* _GIVEN TEXT_:

The months ahead will be important for our country and for the world which is so much in our powerful hands.  We need a change, and with it straight talk.  Howard Dean had that capacity, even in telling us that we weren't any safer with Saddam's capture (something with which Clarke agrees).  It scared the hell out of everyone including the voters which is probably the most depressing part of his implosion.  But it's early and John Kerry has a great opportunity to truly herald a change in substance as well as in form.  Remember Robert Kennedy and the "why not" question?  Indeed, a little truth for a change, why not?



Friday, March 12, 2004

On hearing the news from

On hearing the news from Madrid, the first words out of my son were, "oh, it's the eleventh."  I'd been listening to the dreadful reports for more than two hours by then and no one had mentioned that numerological connection.  I don't know if it is more than a coincidence, but there certainly is an eerie similarity.  Violence in a beautiful city, the home of Picasso's monumental Gurernica, mirroring violence in my own, home of the United Nations founded on the idea of world peace.  They don't yet know if it was ETA or Al Qaeda, though some believe the Spanish government, one day away from elections, won't say because perceived home grown terror will be more beneficial for them at the ballot box.  Politics injecting itself into tragedy, now that's something new.

* _EXERCISE DATA_:

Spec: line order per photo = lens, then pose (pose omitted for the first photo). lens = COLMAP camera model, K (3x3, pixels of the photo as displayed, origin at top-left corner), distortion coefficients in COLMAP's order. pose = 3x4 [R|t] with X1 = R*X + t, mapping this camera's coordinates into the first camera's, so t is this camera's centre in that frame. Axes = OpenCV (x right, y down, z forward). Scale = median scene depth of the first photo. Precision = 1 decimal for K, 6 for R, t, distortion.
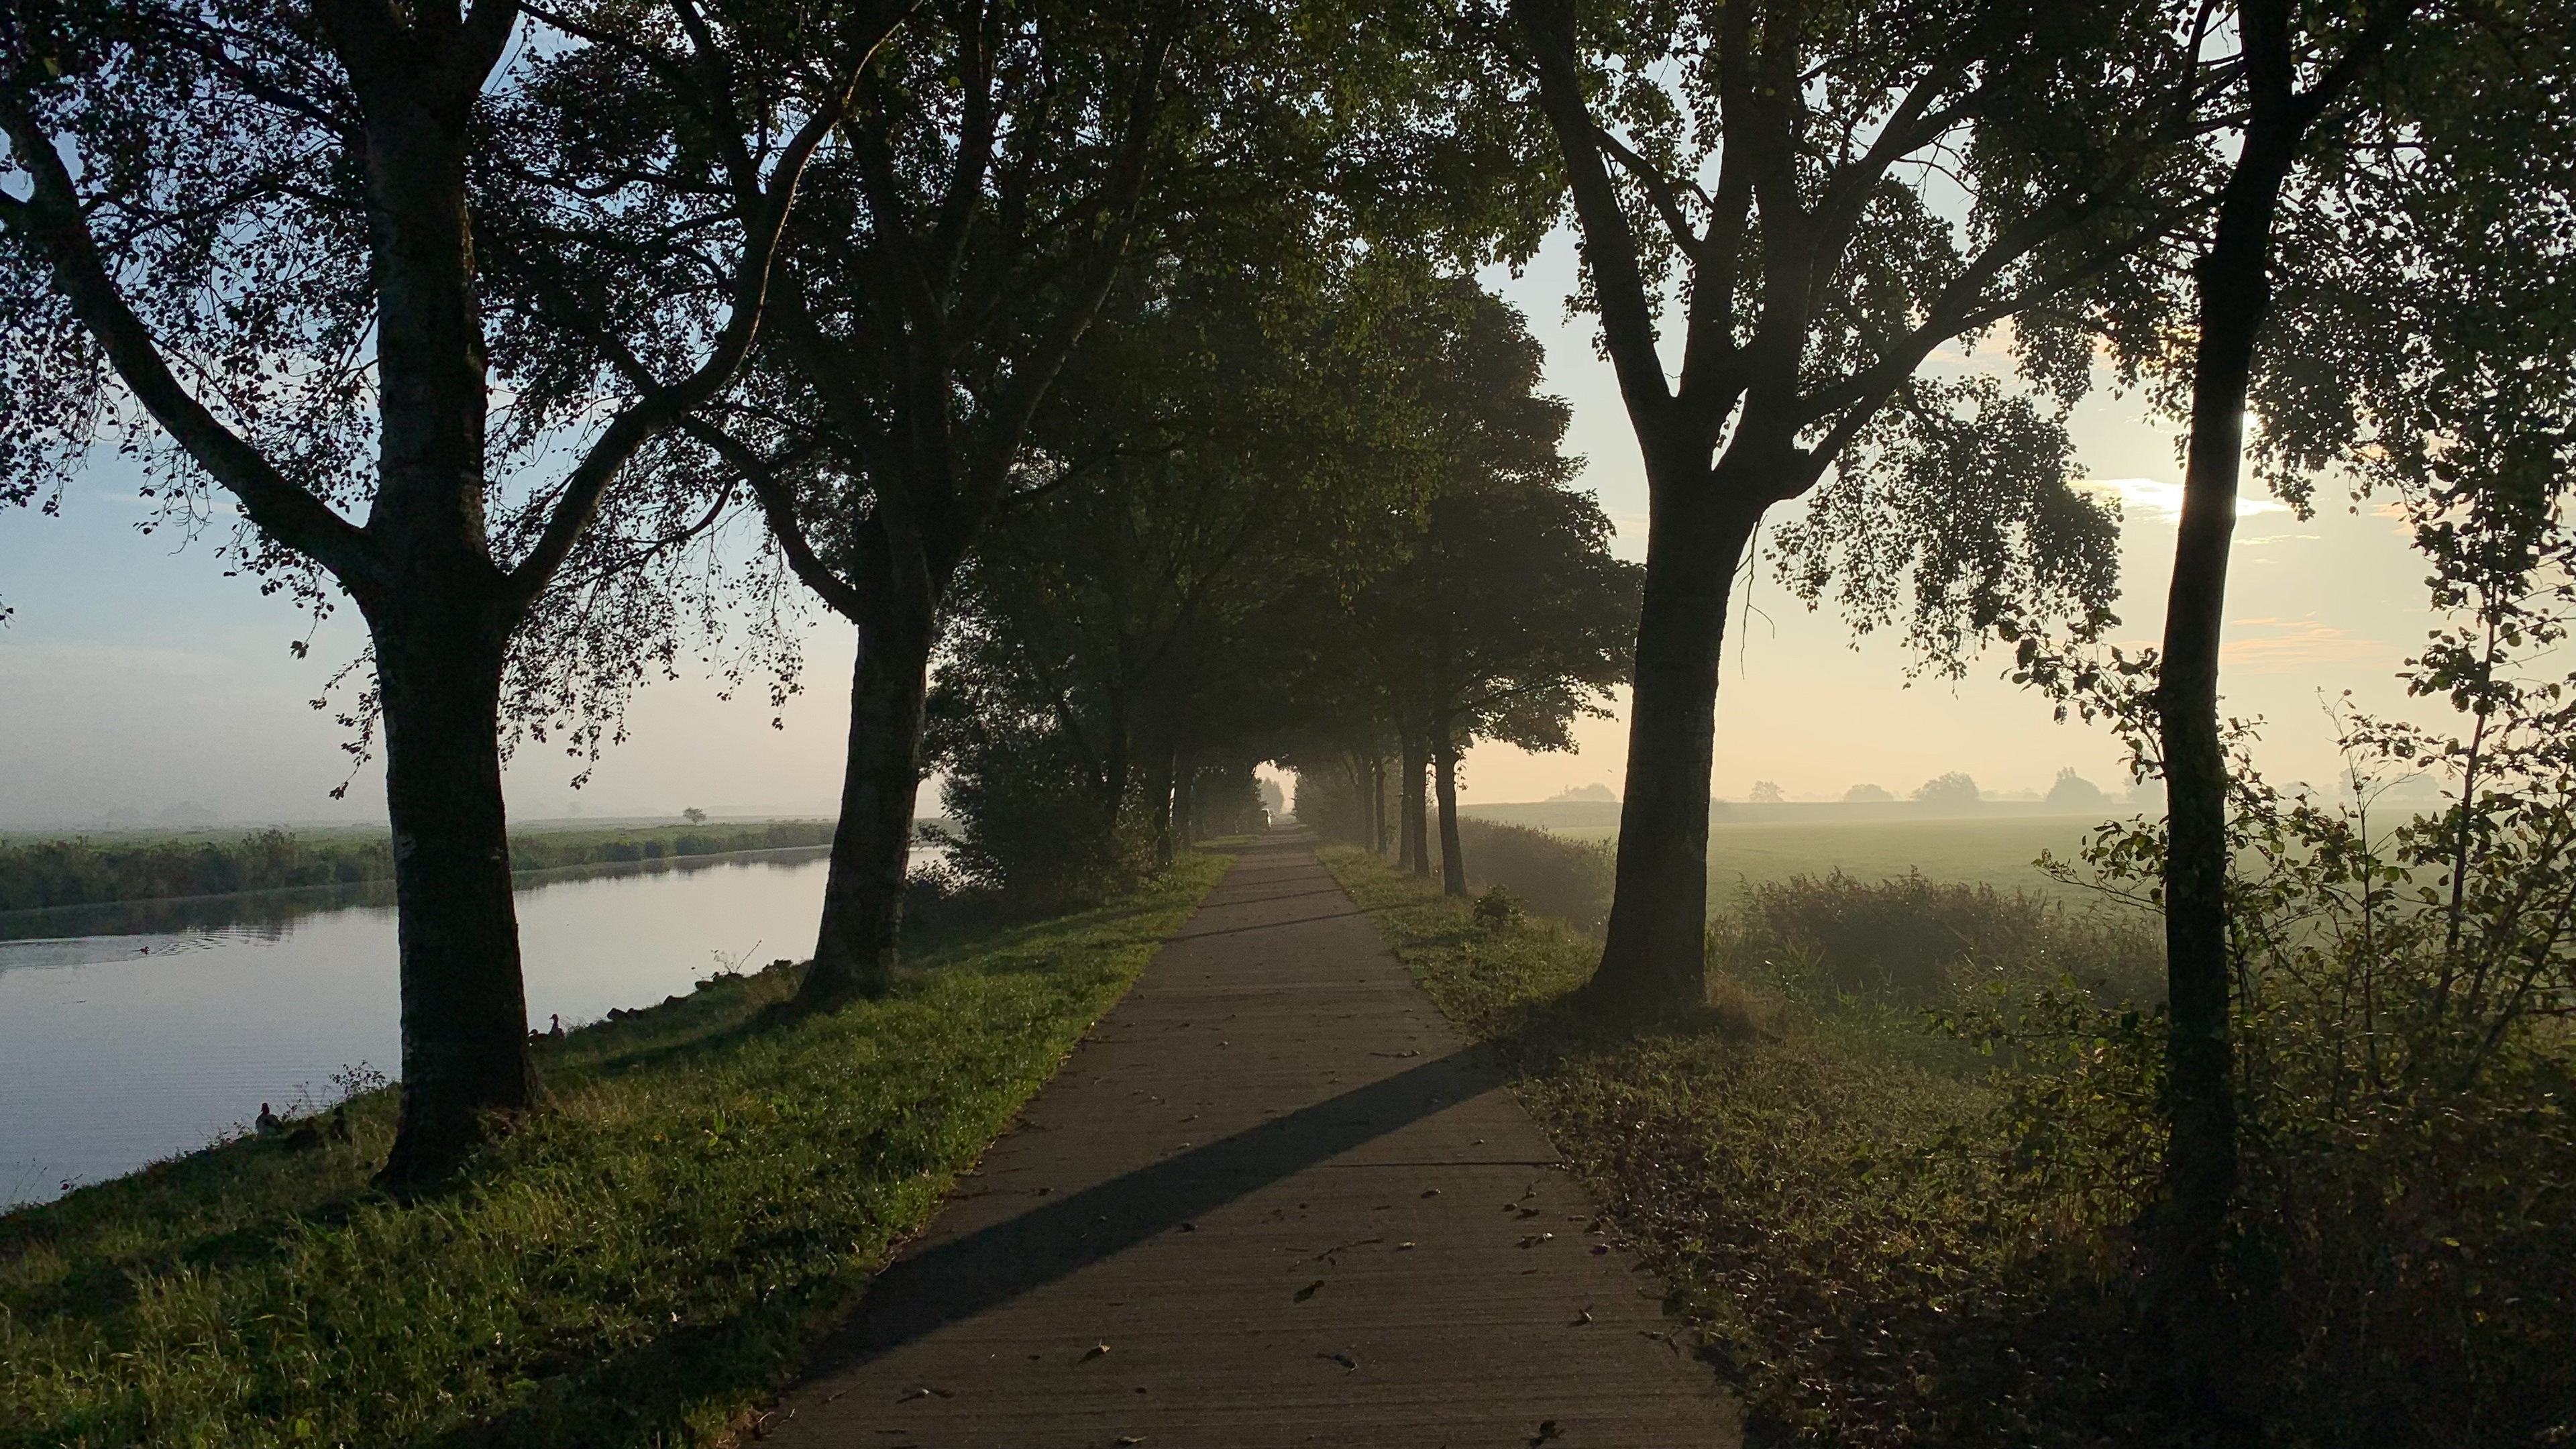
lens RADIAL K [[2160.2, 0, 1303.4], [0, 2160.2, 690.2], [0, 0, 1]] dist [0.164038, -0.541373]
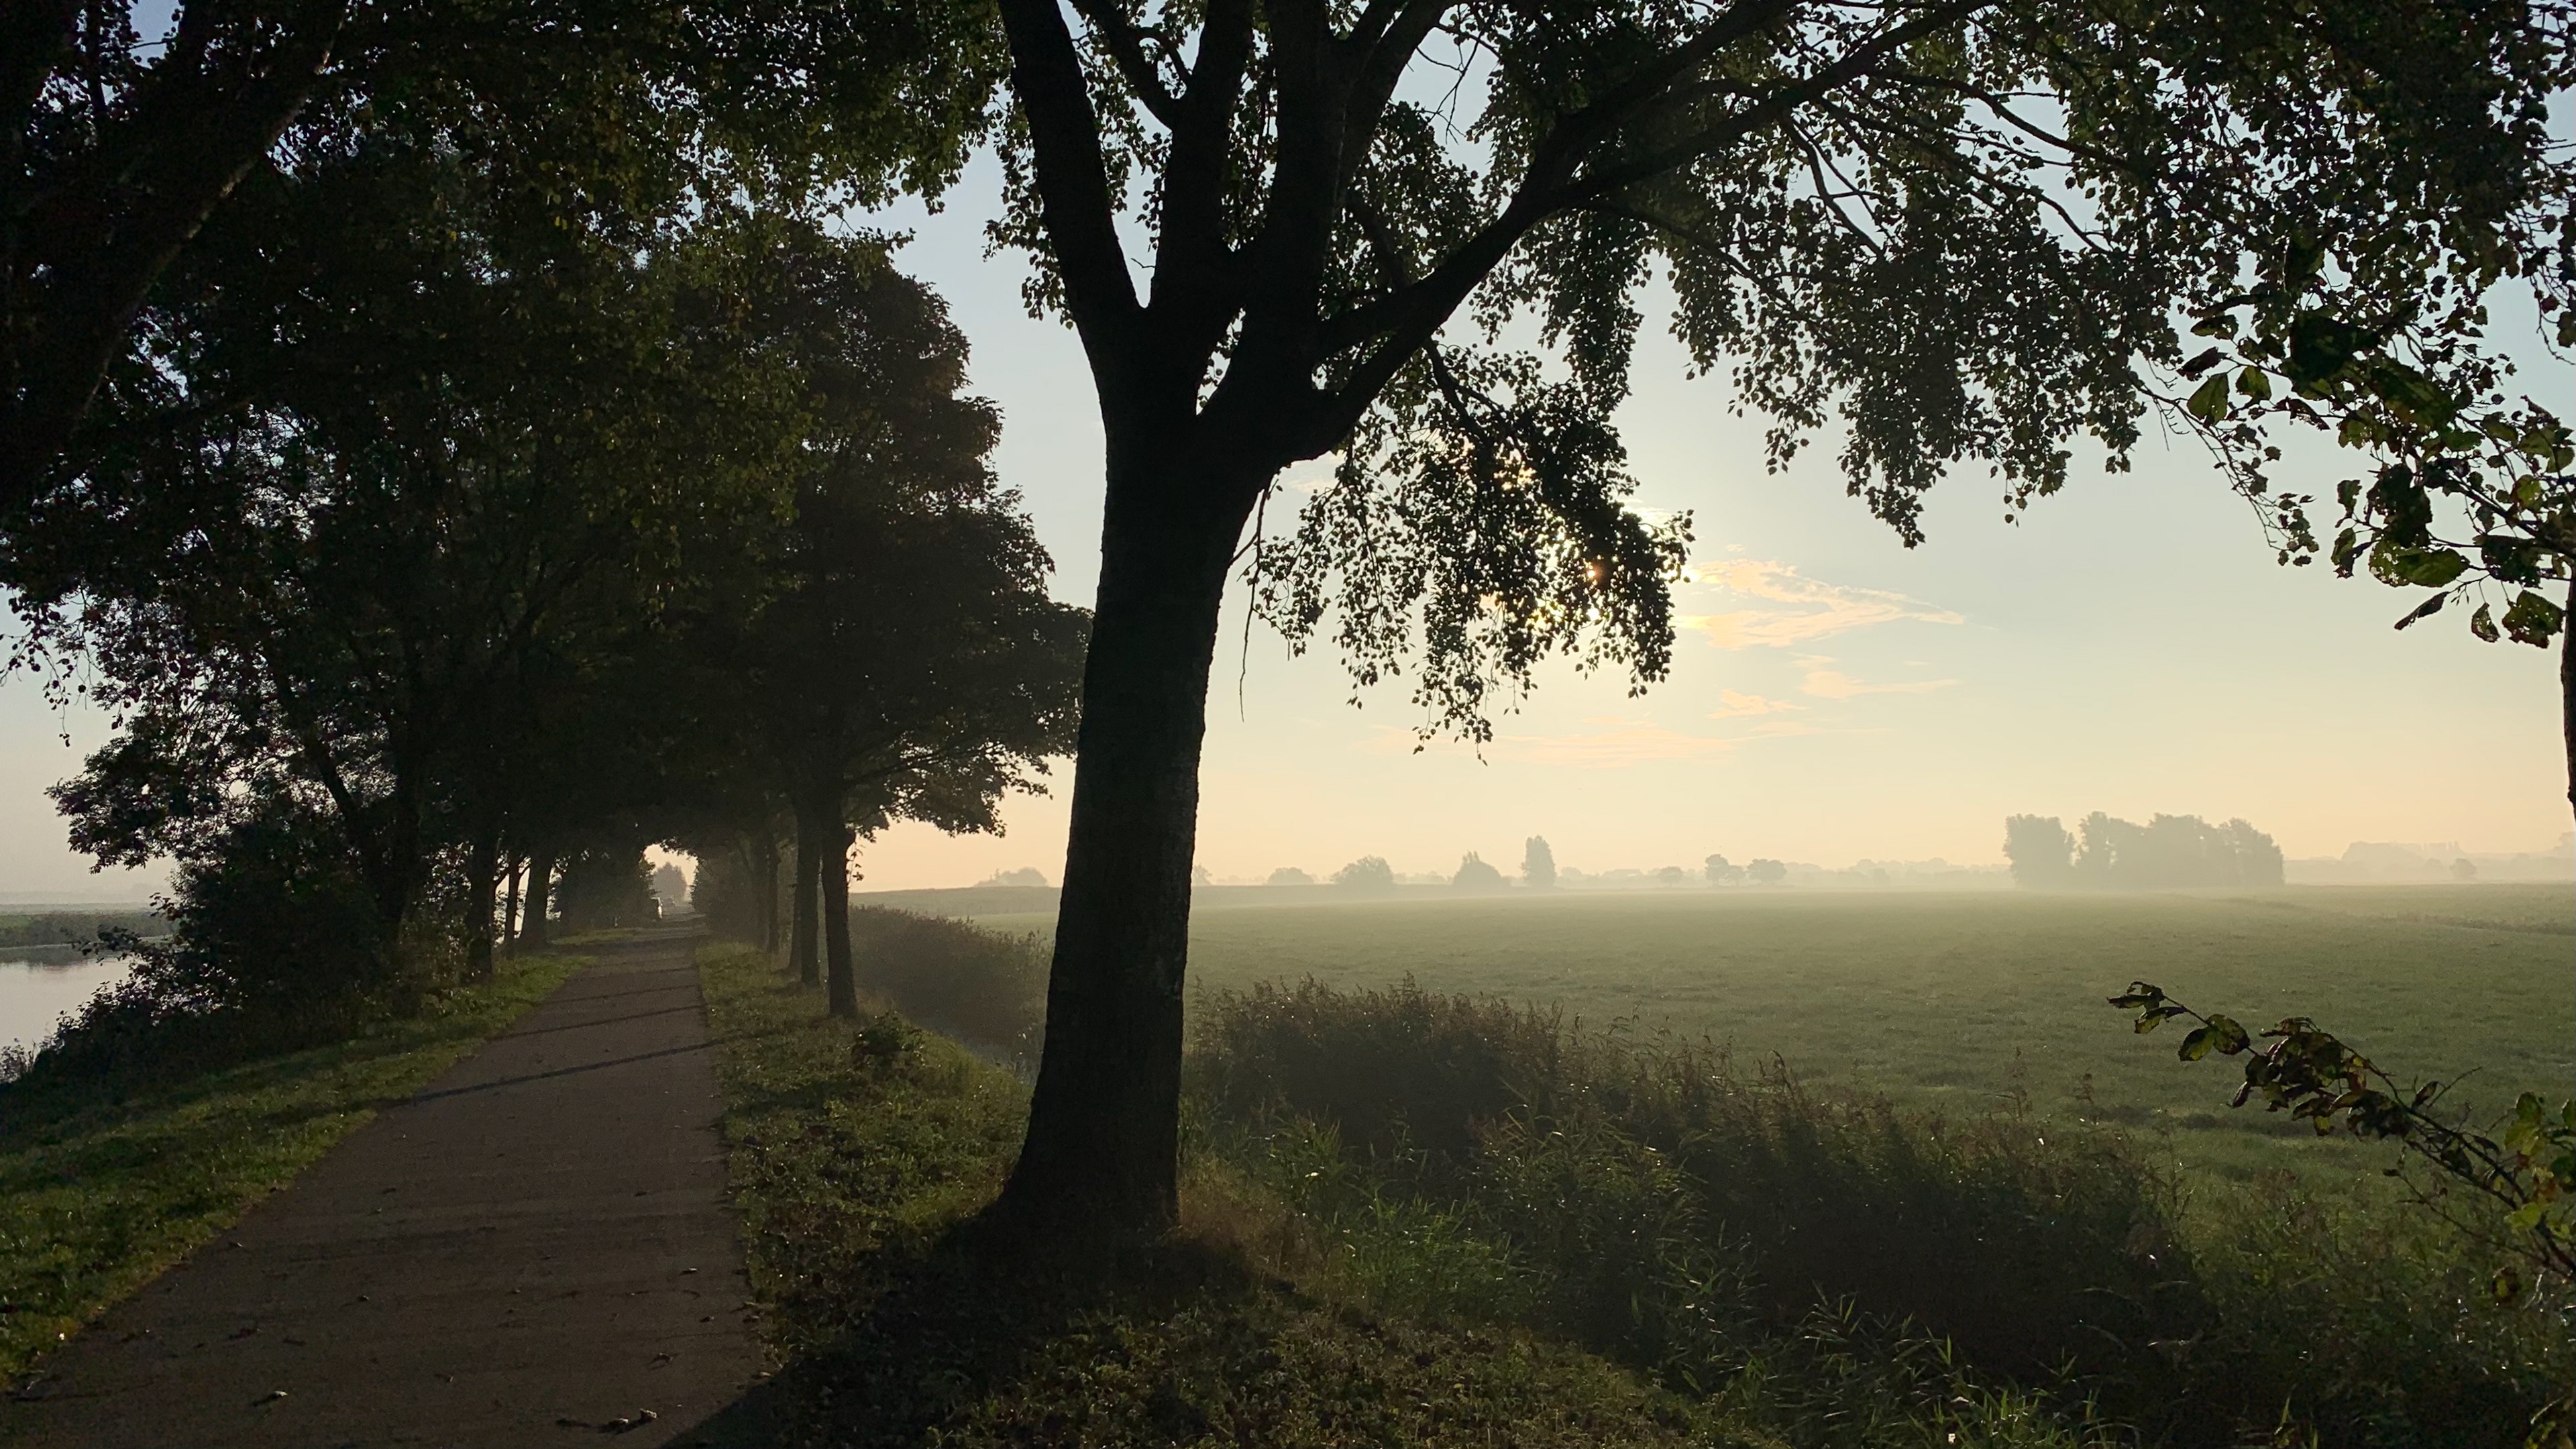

* _WORK ORDER 1_: List every person the political blog text mentions by name.
* _WORK ORDER 2_: Carry on the political blog text from its final sentence.

* _WRITTEN ANSWER 1_: Howard Dean, Saddam, Clarke, John Kerry, Robert Kennedy, Picasso

* _WRITTEN ANSWER 2_:
As it happens, I am reading Jessica Stern's fascinating book, "Terror in the Name of God."  That Terrorism is our number one global problem is a truism that's fast becoming a cliché.  George Bush talks of little else. Tony Blair delivered an impassioned speech yesterday in which he decried Madrid and vowed that we would not be frightened, but would aggressively defend our way of life.  He's not alone in thinking that force is needed to meet these gross acts.  I'm not naïve enough to believe we or anyone else, so hurt, can easily hold back from military retaliation.  But I don't think this tit for tat really works.  In the end, it is more a tactical quick fix rather than a long term viable strategy for success.  If you need any proof of the futility of retaliative force, simply look at the Israelis who, after years of using it, are now building a Berlin-like wall to keep the bad guys out.  The irony of history.



If we are really facing a totally new kind of threat, we must begin to develop a totally new approach.  New doesn't mean 21st century smart bombs, state of the art detection or better trained dogs with highly sensitive noses.  Surely, we need all those things to protect ourselves, but they are not going to win the war.  We've been told over an over that this is a different kind of enemy, one that is obviously confusing the hell out of us.  The military, on whom we rely, are trying to adjust, trying to find a point of reference.  But they may be looking in the wrong place.  If we want to fight terrorism, we have to look not at the battlefield but at the source of what led us to it.  In the late 1960's American waged two wars: Viet Nam that has taken on an almost iconic nature and the War on Poverty that is both out of sight and mind.  I didn't participate in the first, but was an active soldier in the second, the one that may provide the best reference point for the current situation.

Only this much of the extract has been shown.